Show each line of the data below that has the string "della" in it.

**** Task inputs

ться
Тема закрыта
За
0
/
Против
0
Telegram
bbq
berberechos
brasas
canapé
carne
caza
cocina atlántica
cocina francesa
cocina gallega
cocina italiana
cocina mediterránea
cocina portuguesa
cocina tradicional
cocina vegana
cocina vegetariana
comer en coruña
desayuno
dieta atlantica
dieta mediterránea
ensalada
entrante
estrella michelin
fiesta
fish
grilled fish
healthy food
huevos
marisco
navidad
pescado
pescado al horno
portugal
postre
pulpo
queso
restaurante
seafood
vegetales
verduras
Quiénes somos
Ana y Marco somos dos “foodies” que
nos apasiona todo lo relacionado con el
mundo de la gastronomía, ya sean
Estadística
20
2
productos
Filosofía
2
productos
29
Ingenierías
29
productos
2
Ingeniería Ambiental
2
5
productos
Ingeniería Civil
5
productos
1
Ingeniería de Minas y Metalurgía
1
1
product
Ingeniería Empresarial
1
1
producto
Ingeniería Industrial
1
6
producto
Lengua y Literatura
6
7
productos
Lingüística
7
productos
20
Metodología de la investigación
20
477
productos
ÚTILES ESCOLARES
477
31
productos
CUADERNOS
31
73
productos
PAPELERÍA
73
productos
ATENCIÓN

********
**** Task inputs

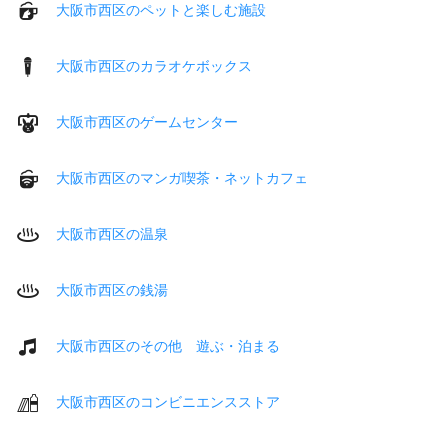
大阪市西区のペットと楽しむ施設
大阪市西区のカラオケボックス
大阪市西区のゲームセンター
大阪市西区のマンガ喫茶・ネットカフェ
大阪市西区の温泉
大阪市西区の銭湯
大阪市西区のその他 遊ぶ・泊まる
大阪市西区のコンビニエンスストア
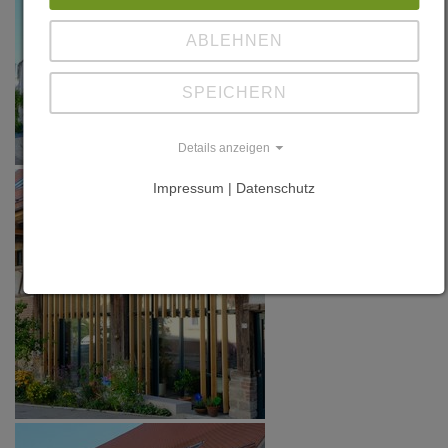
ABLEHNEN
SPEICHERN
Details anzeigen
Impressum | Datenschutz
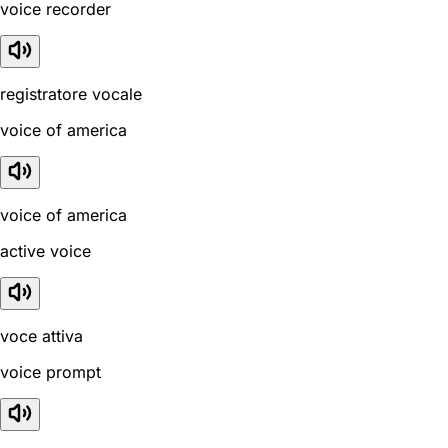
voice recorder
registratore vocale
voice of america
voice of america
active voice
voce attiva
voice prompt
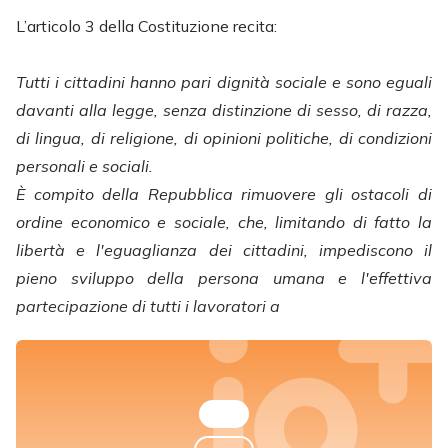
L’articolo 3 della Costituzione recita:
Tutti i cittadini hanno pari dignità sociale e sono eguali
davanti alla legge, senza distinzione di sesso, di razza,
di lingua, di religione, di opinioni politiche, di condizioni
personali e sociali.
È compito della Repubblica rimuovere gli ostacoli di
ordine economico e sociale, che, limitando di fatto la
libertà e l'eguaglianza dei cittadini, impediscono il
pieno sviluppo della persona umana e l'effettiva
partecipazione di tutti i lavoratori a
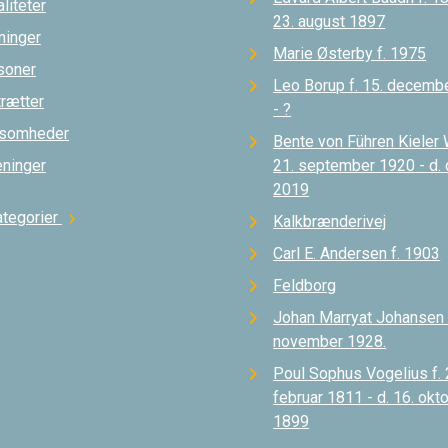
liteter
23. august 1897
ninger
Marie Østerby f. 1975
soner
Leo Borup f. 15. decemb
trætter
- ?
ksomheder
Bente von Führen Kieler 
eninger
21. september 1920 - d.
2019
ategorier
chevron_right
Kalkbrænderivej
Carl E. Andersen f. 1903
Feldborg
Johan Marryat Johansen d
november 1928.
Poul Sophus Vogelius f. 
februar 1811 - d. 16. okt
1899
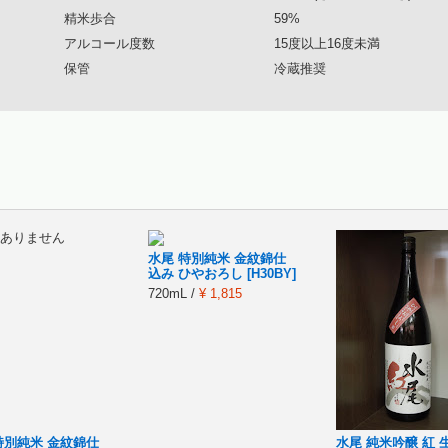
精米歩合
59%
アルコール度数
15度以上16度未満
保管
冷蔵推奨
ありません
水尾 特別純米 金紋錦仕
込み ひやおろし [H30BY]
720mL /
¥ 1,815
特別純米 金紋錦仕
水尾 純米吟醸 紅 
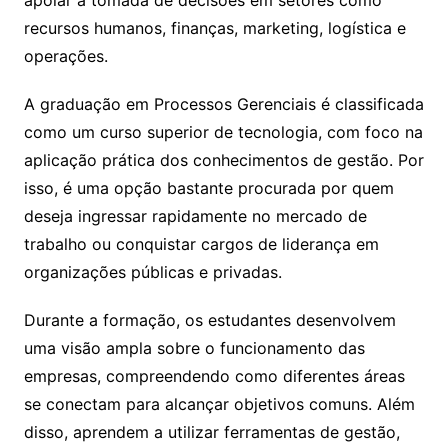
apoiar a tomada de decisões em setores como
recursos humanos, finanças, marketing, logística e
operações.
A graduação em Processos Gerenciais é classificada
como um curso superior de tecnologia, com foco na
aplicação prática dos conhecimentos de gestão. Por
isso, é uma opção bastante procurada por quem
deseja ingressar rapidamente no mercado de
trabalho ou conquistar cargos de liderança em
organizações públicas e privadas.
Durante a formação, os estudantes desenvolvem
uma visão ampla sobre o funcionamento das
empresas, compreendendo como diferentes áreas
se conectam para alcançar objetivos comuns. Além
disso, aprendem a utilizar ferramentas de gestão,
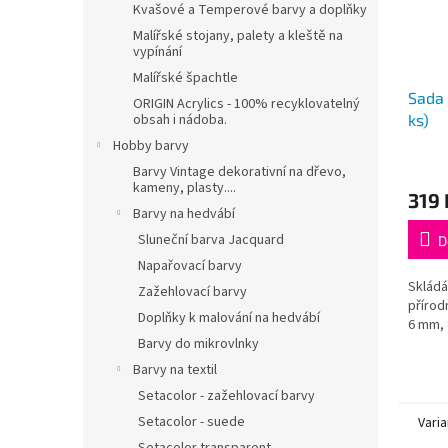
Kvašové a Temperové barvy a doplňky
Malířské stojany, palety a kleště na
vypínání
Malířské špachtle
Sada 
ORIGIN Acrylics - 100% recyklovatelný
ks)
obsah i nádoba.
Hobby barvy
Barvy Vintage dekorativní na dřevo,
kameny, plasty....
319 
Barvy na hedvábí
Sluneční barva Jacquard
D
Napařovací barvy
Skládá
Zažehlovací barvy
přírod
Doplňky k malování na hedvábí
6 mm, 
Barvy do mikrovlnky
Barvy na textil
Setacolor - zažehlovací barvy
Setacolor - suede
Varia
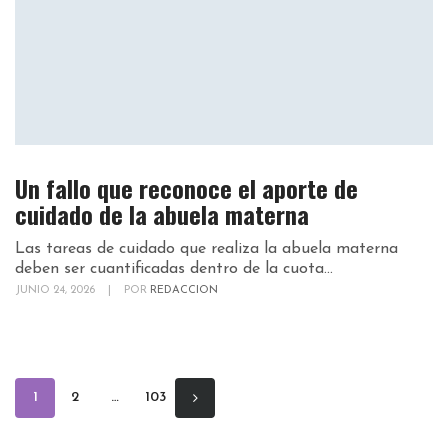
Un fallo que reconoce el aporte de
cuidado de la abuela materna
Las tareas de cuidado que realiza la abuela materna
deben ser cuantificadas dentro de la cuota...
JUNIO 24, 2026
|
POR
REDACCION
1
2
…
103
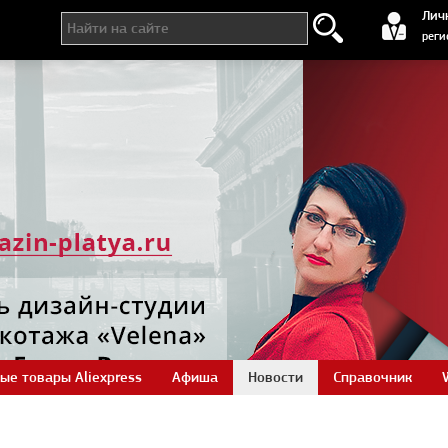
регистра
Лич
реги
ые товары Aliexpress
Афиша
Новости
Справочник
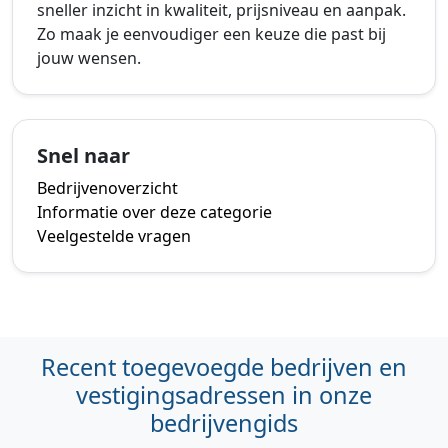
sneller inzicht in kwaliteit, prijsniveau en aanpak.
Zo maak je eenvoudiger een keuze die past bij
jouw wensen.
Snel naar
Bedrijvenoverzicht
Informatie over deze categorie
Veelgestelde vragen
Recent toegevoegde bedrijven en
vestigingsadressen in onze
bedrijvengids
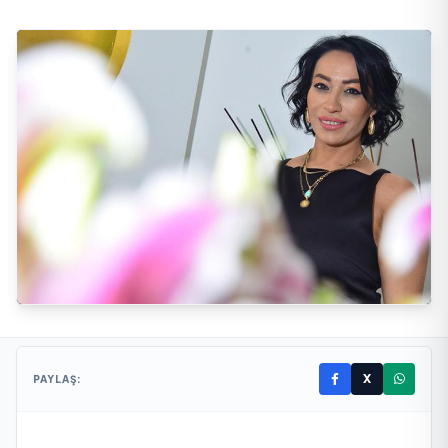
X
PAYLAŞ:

********
**** Task inputs

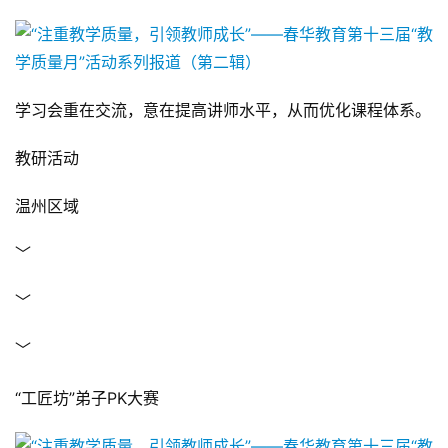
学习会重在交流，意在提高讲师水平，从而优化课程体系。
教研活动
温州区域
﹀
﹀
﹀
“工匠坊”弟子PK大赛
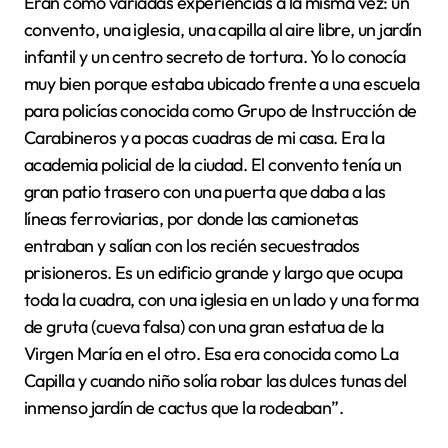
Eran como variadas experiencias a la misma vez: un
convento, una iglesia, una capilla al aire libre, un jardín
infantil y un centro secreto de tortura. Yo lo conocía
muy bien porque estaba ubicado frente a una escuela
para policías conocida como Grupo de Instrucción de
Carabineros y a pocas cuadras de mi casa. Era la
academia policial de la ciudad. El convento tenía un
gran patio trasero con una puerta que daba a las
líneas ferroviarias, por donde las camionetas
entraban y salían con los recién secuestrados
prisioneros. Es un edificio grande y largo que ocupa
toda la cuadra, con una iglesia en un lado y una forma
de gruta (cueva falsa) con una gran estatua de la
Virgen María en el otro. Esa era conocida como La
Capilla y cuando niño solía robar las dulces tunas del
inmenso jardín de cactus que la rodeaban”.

********

- _Task solution_:
L’articolo 3 della Costituzione recita:
È compito della Repubblica rimuovere gli ostacoli di
pieno sviluppo della persona umana e l'effettiva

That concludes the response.